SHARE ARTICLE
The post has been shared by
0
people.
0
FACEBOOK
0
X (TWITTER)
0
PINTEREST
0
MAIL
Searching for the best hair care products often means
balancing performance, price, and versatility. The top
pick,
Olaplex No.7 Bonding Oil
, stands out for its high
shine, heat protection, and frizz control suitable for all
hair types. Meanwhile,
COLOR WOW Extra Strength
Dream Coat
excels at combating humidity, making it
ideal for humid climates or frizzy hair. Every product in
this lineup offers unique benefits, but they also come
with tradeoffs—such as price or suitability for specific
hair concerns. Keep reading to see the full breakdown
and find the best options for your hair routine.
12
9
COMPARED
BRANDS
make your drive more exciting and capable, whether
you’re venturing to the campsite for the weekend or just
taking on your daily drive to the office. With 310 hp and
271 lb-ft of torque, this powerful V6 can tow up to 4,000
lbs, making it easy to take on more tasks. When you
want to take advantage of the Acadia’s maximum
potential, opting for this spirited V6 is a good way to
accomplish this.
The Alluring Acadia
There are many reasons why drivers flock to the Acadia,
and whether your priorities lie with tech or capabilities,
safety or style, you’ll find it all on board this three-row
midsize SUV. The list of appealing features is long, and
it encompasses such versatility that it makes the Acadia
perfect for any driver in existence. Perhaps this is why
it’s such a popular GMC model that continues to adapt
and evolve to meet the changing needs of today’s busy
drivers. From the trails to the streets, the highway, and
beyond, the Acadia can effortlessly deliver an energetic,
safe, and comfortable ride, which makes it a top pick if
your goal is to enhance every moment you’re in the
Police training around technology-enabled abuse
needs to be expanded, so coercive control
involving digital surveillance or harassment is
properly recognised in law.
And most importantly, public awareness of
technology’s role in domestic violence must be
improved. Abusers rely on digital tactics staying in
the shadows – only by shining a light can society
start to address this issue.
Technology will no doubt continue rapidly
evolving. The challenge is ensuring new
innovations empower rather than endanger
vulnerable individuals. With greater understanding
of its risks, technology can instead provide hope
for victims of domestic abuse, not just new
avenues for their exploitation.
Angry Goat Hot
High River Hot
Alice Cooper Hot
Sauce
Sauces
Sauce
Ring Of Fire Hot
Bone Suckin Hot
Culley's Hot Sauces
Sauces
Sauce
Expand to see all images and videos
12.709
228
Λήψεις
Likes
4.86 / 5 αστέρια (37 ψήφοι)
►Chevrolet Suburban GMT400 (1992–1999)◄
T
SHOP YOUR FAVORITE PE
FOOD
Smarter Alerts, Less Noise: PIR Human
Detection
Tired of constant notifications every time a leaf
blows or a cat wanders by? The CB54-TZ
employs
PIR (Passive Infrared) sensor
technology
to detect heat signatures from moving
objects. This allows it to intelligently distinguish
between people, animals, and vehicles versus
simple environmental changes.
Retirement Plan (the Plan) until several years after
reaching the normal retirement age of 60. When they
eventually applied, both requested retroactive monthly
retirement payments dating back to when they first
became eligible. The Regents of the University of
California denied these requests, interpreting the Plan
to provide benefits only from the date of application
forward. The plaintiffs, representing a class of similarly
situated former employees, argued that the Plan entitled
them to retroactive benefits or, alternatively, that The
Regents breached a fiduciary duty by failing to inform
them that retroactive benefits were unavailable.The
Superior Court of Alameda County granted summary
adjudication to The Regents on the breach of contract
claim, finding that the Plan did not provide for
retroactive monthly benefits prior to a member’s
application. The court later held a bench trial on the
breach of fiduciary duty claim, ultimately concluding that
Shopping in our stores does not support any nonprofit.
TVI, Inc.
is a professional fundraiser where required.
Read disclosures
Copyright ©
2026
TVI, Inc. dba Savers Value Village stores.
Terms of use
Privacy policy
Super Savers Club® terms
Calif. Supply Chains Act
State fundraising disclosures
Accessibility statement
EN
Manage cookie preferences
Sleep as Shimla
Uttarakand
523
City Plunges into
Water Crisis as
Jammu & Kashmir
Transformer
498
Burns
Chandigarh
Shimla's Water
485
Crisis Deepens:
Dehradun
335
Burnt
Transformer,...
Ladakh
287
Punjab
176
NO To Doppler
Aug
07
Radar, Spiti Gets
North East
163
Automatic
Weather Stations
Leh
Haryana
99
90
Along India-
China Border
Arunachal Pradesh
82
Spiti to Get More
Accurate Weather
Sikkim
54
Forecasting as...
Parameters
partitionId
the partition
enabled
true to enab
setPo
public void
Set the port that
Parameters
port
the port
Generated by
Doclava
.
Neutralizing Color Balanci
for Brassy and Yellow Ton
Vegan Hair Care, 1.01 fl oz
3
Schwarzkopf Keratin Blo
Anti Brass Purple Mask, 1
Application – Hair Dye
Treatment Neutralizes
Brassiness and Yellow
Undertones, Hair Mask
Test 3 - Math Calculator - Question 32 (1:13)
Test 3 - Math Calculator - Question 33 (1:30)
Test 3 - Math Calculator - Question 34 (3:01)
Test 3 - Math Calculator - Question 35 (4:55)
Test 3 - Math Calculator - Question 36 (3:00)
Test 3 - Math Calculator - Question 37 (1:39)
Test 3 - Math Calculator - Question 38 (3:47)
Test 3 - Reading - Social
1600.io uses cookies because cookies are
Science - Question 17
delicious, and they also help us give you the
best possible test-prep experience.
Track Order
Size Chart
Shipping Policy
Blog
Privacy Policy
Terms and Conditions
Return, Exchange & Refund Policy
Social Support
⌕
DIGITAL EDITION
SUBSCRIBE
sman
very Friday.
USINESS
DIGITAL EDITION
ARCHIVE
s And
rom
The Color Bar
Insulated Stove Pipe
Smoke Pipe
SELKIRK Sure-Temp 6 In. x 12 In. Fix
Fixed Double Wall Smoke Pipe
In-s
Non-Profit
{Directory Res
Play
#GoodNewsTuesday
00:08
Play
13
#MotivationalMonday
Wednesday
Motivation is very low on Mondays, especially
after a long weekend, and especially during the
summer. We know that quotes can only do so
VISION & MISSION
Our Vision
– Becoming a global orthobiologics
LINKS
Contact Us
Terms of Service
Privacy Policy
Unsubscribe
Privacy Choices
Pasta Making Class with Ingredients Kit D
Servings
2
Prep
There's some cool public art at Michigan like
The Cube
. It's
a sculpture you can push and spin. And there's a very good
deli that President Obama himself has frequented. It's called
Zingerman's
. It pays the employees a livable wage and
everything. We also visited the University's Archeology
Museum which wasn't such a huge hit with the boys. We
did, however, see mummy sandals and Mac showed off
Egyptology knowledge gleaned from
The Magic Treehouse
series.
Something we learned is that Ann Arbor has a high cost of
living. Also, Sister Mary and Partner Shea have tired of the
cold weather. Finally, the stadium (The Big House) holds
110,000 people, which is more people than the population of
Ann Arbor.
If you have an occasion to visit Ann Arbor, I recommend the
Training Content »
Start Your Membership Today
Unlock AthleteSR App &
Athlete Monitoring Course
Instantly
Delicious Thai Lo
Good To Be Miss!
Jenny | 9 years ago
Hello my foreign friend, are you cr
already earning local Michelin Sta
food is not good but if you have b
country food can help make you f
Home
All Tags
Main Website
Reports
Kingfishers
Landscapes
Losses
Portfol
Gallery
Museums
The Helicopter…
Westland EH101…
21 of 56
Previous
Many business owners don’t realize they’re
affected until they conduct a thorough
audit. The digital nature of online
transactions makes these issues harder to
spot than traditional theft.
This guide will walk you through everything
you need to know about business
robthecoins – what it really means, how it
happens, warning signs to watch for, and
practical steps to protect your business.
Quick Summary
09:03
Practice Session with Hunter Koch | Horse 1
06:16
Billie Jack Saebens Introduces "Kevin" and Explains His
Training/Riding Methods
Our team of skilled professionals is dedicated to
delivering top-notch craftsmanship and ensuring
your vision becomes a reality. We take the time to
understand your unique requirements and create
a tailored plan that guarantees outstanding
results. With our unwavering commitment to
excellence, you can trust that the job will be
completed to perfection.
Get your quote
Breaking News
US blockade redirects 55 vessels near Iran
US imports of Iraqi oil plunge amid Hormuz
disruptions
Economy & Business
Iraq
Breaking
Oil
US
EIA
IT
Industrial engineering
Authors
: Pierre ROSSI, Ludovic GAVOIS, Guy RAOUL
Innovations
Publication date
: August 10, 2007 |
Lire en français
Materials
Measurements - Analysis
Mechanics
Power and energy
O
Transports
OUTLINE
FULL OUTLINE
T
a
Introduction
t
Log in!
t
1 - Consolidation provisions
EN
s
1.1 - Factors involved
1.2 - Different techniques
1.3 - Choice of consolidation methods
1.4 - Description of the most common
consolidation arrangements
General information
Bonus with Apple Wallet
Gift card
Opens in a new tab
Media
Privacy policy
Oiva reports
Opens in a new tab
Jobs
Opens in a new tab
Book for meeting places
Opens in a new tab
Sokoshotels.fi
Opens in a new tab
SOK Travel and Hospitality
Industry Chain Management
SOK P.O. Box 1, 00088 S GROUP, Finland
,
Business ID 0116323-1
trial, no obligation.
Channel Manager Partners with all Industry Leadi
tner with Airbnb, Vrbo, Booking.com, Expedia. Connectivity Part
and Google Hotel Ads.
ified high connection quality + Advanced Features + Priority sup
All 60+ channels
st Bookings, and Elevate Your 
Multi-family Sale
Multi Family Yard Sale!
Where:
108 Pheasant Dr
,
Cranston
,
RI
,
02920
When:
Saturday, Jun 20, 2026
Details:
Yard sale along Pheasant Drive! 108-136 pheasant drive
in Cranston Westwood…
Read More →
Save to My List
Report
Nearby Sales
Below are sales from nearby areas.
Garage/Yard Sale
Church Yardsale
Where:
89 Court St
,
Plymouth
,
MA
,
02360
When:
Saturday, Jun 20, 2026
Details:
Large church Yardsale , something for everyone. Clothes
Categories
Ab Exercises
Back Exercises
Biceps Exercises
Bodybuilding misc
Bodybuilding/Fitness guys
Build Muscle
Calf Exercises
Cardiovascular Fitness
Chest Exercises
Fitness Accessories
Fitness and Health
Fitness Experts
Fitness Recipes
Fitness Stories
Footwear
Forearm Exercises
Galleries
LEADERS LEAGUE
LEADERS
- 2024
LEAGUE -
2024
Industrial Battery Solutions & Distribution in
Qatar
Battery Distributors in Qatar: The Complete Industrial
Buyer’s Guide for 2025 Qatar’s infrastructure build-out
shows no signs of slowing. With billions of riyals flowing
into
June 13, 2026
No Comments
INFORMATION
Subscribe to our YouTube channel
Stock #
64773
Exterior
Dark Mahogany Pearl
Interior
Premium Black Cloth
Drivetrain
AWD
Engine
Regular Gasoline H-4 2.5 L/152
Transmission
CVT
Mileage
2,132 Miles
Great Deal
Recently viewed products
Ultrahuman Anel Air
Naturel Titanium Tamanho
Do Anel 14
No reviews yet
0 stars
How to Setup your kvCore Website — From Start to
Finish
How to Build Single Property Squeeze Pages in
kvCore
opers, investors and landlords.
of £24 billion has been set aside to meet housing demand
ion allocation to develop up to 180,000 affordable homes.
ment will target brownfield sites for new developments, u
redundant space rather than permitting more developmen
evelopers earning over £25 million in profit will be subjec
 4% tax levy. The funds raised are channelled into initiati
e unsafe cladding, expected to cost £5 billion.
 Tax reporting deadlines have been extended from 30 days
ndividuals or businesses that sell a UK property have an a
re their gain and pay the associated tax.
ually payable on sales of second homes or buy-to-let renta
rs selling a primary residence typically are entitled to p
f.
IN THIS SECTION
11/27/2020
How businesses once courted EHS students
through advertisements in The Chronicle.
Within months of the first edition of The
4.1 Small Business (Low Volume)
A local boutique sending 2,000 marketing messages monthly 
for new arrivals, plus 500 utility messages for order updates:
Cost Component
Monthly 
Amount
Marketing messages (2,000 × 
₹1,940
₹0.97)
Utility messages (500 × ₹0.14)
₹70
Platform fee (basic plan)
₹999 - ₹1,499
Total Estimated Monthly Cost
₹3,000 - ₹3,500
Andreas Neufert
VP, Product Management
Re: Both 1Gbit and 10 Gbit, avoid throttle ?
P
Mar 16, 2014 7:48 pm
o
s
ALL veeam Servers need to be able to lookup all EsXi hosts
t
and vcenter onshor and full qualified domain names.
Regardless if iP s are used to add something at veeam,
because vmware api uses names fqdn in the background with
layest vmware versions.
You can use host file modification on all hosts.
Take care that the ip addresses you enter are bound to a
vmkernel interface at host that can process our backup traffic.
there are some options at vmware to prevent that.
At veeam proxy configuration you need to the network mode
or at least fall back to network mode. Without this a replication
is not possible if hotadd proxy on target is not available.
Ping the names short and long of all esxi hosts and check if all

** WORK REQUIRED **
Reproduce the stretch from the start of the rows through the line containing "taking on your", substituting "commute" for each "drive" and keeping everything else unchanged.

** RESPONSE BELOW **
SHARE ARTICLE
The post has been shared by
0
people.
0
FACEBOOK
0
X (TWITTER)
0
PINTEREST
0
MAIL
Searching for the best hair care products often means
balancing performance, price, and versatility. The top
pick,
Olaplex No.7 Bonding Oil
, stands out for its high
shine, heat protection, and frizz control suitable for all
hair types. Meanwhile,
COLOR WOW Extra Strength
Dream Coat
excels at combating humidity, making it
ideal for humid climates or frizzy hair. Every product in
this lineup offers unique benefits, but they also come
with tradeoffs—such as price or suitability for specific
hair concerns. Keep reading to see the full breakdown
and find the best options for your hair routine.
12
9
COMPARED
BRANDS
make your commute more exciting and capable, whether
you’re venturing to the campsite for the weekend or just
taking on your daily commute to the office. With 310 hp and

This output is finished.